Here is the output for the command you gave:

#! this request accesses system indices: [.apm-agent-configuration, .apm-custom-link, .async-search, .kibana_1, .kibana_2, .kibana_3, .kibana_4, .kibana_5, .kibana_6, .kibana_7, .kibana_7.12.0_001, .kibana_7.12.1_001, .kibana_task_manager_1, .kibana_task_manager_2, .kibana_task_manager_7.12.0_001, .kibana_task_manager_7.12.1_001, .reporting-2020-11-22, .reporting-2021-01-31, .reporting-2021-02-07, .reporting-2021-02-28, .reporting-2021-03-14, .reporting-2021-04-04, .reporting-2021-04-11, .reporting-2021-04-18, .reporting-2021-04-25, .security-7, .tasks, .transform-internal-005, .transform-internal-006], but in a future major version, direct access to system indices will be prevented by default
#! Overriding settings on system indices: [.transform-internal-*] -> [index.blocks.read_only, index.blocks.read_only_allow_delete], [.tasks*] -> [index.blocks.read_only, index.blocks.read_only_allow_delete], [.security-[0-9]+] -> [index.blocks.read_only, index.blocks.read_only_allow_delete]. This will not work in the next major version
{
  "acknowledged" : true
}

How do I work on the ILM issues?

I don't think you need to worry about ILM at this moment. I'm not sure even exactly what the issues are but some of the index names tell me ilm is not correct but your big index seems to be working okay so I'm not sure I would focus on ILM right now

Cleaning up and combining indexes and getting more storage is much more important in my opinion.

Taking a snapshot very important when you can.

So I know this is spoon feeding and I am sorry for that. I apologise and appreciate for this guidance.

I've ordered a 2TB storage which will ensure we are covered for next few months. I will be going to get the storage but it will take time since I have a dell workstation and there's an OEM power cable for which I need a converter (amazing) which will take 2 weeks to come

What do you reckon is the best was I can monitor the health of the cluster? It is very difficult to keep going away from studies when something goes wrong. Is there a way I can have a glance to make sure ingestion and cluster is good to go?

For example in meticbeats while using stack monitoring I get error:

[index_closed_exception] closed, with { index_uuid="OeFKiokSRviOkkjE9i12JA" & index="metricbeat-7.9.3-2021.02.21-000005" }: Check the Elasticsearch Monitoring cluster network connection or the load level of the nodes.

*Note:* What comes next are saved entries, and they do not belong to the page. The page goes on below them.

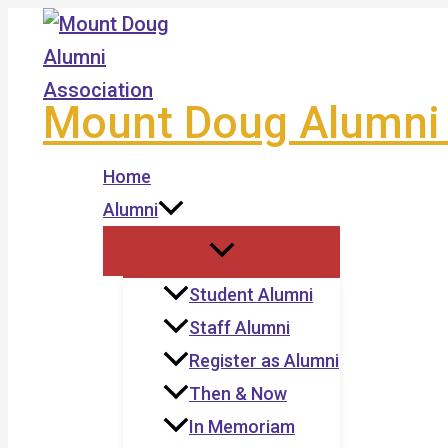
Skip
to
content
Mount Doug Alumni 
Home
Alumni
Student Alumni
Staff Alumni
Register as Alumni
Then & Now
In Memoriam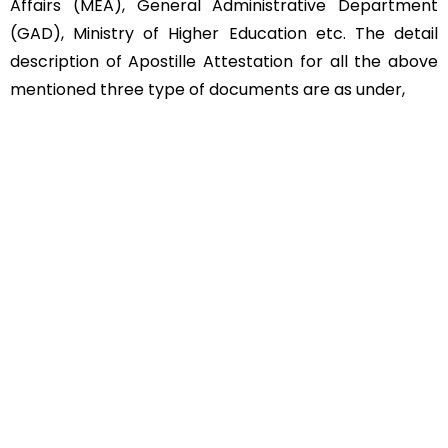
Affairs (MEA), General Administrative Department
(GAD), Ministry of Higher Education etc. The detail
description of Apostille Attestation for all the above
mentioned three type of documents are as under,
Educational Documents
Non-Educational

Also, for combing indexes & snapshots, what is/are the command and what are the prerequisites?

How can I make things robust and not bother the community like a student on red bull

Hi @parthmaniar

1. Already gave you the docs for combining indexes above.

Monitoring : The metricbeat is probably failing because the other issues. I would suggest reading the monitoring.

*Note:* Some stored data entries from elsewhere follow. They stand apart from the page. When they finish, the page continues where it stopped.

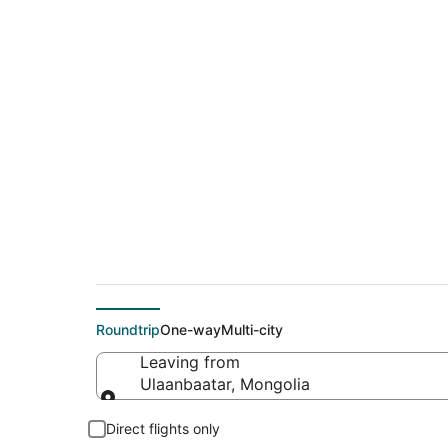
$310 Cheap flight d
(IST)
Roundtrip
One-way
Multi-city
Leaving from
Ulaanbaatar, Mongolia
Leaving from
Direct flights only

And apologies but I can not "spoon feed" you all this, we have great documentation and there are many other people to help.

Good Luck.

Thank you very much @stephenb . This has been immensity helpful. I will keep the thread open and add my experience (steps taken and experiences) while implementing your recommendations.

It's Monday we have made it to a whole new week! Have a good one

This topic was automatically closed 28 days after the last reply. New replies are no longer allowed.